While not horror in the most obvious sense, there are a lot of unique horror attributes. Alma is stalked in an obsessive capacity; a stone monster is essentially Frankensteined to life by the AI; harsh environments with strange creatures on alien worlds, and there are warnings of the advancements of technology without human input and guidance. Otherwise, Delta Space Mission is mainly an animated science fiction adventure for action-adventure cartoons and anime fans. The film is also a bloodless affair, and the relationships are friendly and non-romantic, meaning this is an excellent film to share with kids in the eight to ten-year-old range.
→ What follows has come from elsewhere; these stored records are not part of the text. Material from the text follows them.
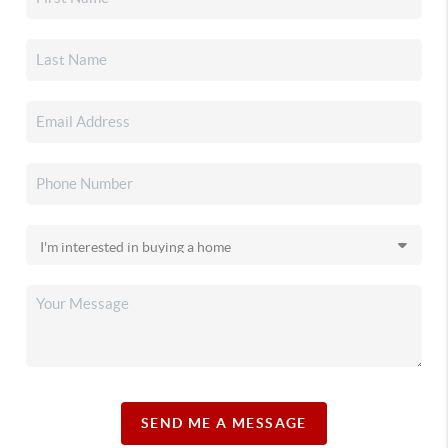
SEND ME A MESSAGE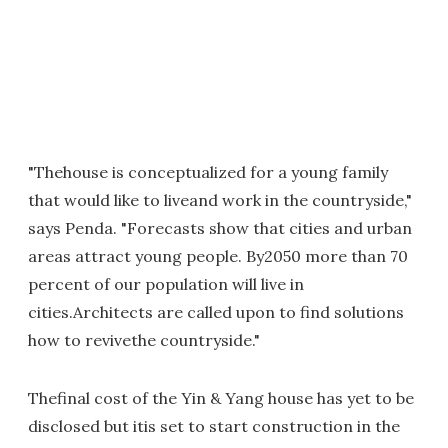
"Thehouse is conceptualized for a young family
that would like to liveand work in the countryside,"
says Penda. "Forecasts show that cities and urban
areas attract young people. By2050 more than 70
percent of our population will live in
cities.Architects are called upon to find solutions
how to revivethe countryside."
Thefinal cost of the Yin & Yang house has yet to be
disclosed but itis set to start construction in the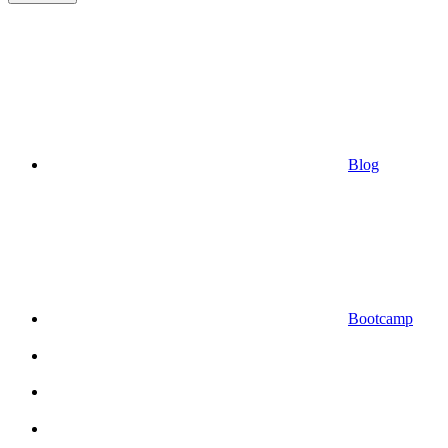
Blog
Bootcamp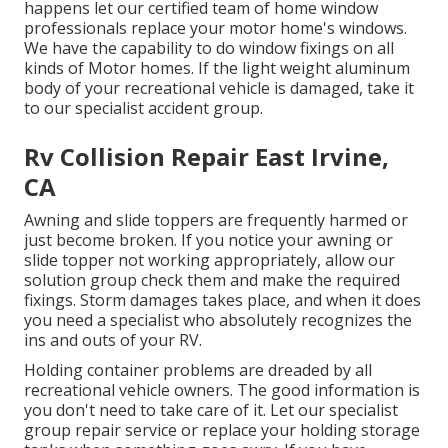
happens let our certified team of home window
professionals replace your motor home's windows.
We have the capability to do window fixings on all
kinds of Motor homes. If the light weight aluminum
body of your recreational vehicle is damaged, take it
to our specialist accident group.
Rv Collision Repair East Irvine,
CA
Awning and slide toppers are frequently harmed or
just become broken. If you notice your awning or
slide topper not working appropriately, allow our
solution group check them and make the required
fixings. Storm damages takes place, and when it does
you need a specialist who absolutely recognizes the
ins and outs of your RV.
Holding container problems are dreaded by all
recreational vehicle owners. The good information is
you don't need to take care of it. Let our specialist
group repair service or replace your holding storage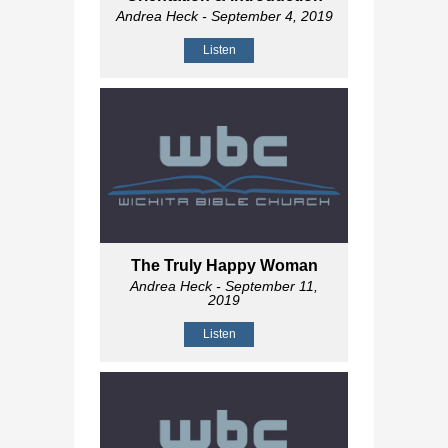
Andrea Heck
- September 4, 2019
Listen
The Truly Happy Woman
Andrea Heck
- September 11,
2019
Listen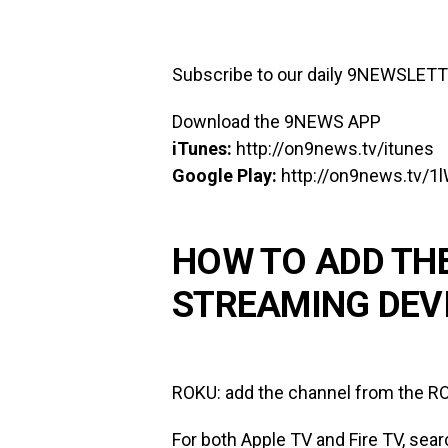
Subscribe to our daily 9NEWSLET
Download the 9NEWS APP
iTunes:
http://on9news.tv/itunes
Google Play:
http://on9news.tv/1
HOW TO ADD TH
STREAMING DEV
ROKU: add the channel from the RO
For both Apple TV and Fire TV, sear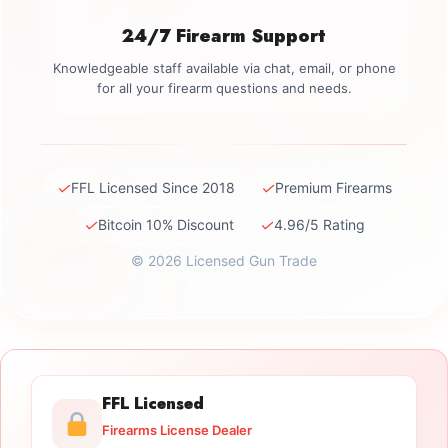
24/7 Firearm Support
Knowledgeable staff available via chat, email, or phone
for all your firearm questions and needs.
✓
✓
FFL Licensed Since 2018
Premium Firearms
✓
✓
Bitcoin 10% Discount
4.96/5 Rating
© 2026 Licensed Gun Trade
FFL Licensed
Firearms License Dealer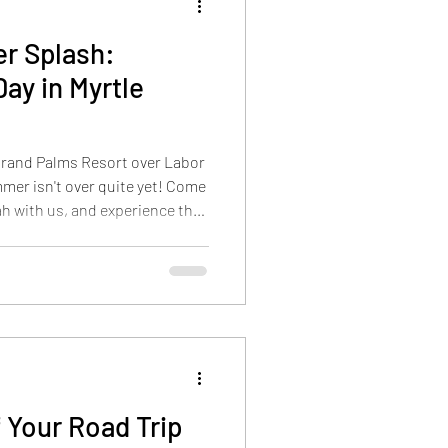
r Splash:
ay in Myrtle
 Grand Palms Resort over Labor
mer isn't over quite yet! Come
h with us, and experience the
on on the Grand Strand. Also
l: Welcome to Myrtle Beach's
 on making the most of your
 Grand Strand boasts many
n chat with and support local
 Your Road Trip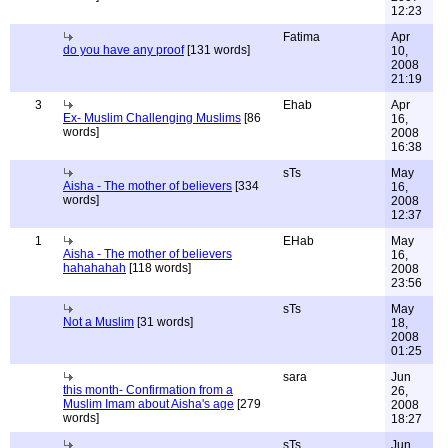
12:23
Fatima
Apr
do you have any proof
[131 words]
10,
2008
21:19
3
Ehab
Apr
Ex- Muslim Challenging Muslims
[86
16,
words]
2008
16:38
sTs
May
Aisha - The mother of believers
[334
16,
words]
2008
12:37
1
EHab
May
Aisha - The mother of believers
16,
hahahahah
[118 words]
2008
23:56
sTs
May
Not a Muslim
[31 words]
18,
2008
01:25
sara
Jun
this month- Confirmation from a
26,
Muslim Imam about Aisha's age
[279
2008
words]
18:27
sTs
Jun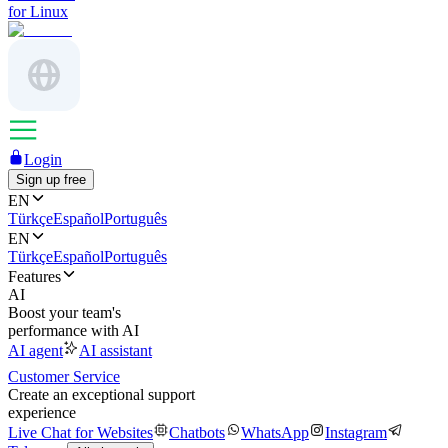
for Linux
Login
Sign up free
EN
Türkçe
Español
Português
EN
Türkçe
Español
Português
Features
AI
Boost your team's
performance with AI
AI agent
AI assistant
Customer Service
Create an exceptional support
experience
Live Chat for Websites
Chatbots
WhatsApp
Instagram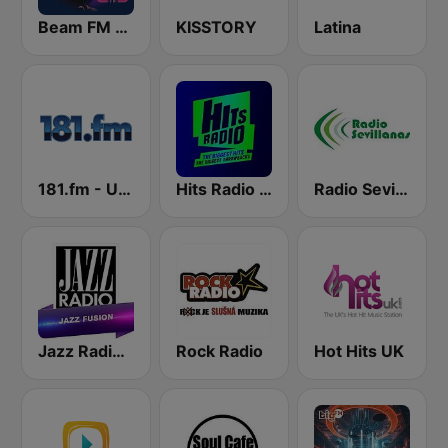
Beam FM - UK
KISSTORY
Latina
181.fm - UK top 40
Hits Radio Manchester
Radio Sevillanas
Jazz Radio Jazz Fusion
Rock Radio
Hot Hits UK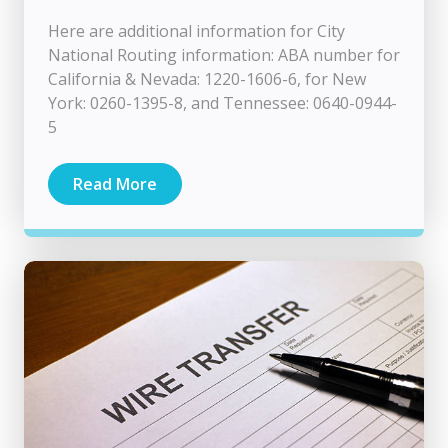
Here are additional information for City
National Routing information: ABA number for
California & Nevada: 1220-1606-6, for New
York: 0260-1395-8, and Tennessee: 0640-0944-
5
Read More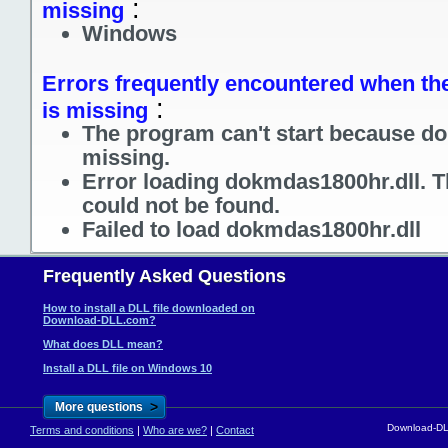
:
missing
Windows
Errors frequently encountered when the
:
is missing
The program can't start because do
missing.
Error loading dokmdas1800hr.dll. T
could not be found.
Failed to load dokmdas1800hr.dll
Frequently Asked Questions
How to install a DLL file downloaded on
Download-DLL.com?
What does DLL mean?
Install a DLL file on Windows 10
>
More questions
Download-DLL
Terms and conditions
|
Who are we?
|
Contact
Just be advised there is not an English audio track present, but there are subtitles. There are some action sequences and explosions, but all of the violence is pointed toward the hive-minded automatons.
I found Delta Space Mission a lot of fun, both nostalgically and as a hidden treasure, yearning for a watch. It’s a blast to watch from start to finish, with drawings resembling the backgrounds in Andrei Tarkovsky’s Stalker or the surreal paintings of M.C. Escher. This world is beautiful to behold. As I said earlier, it feels like this was planned as a series, and the film is like a three-episode arc. The forthcoming Blu-Ray release will also feature two seven-minute short films that seem to coincide with my theory. It’s a remarkably quick seventy-minute feature, fueled by Calin Ioachimescu’s captivating synth score, that puts its characters in harrowing situations while allowing them to be reliant on teamwork. If that doesn’t sound like the Saturday morning cartoons of yesteryear, I don’t know what does.
A stunning 4K restoration has been done for the now thirty-eight-year-old film and is now available through Vinegar Syndrome’s website. The new release marks the first time the film has been available on Blu-Ray and contains a new interview featurette with co-director Călin Cazan, a new commentary track by Diabolique magazine editor-in-chief Kat Ellinger, two Delta Space Mission short films, an embossed slipcover limited to two thousand units exclusive to Vinegar Syndrome’s website, and a collector’s booklet featuring an essay from Swamp Thing comic artist Stephen R. Bissette.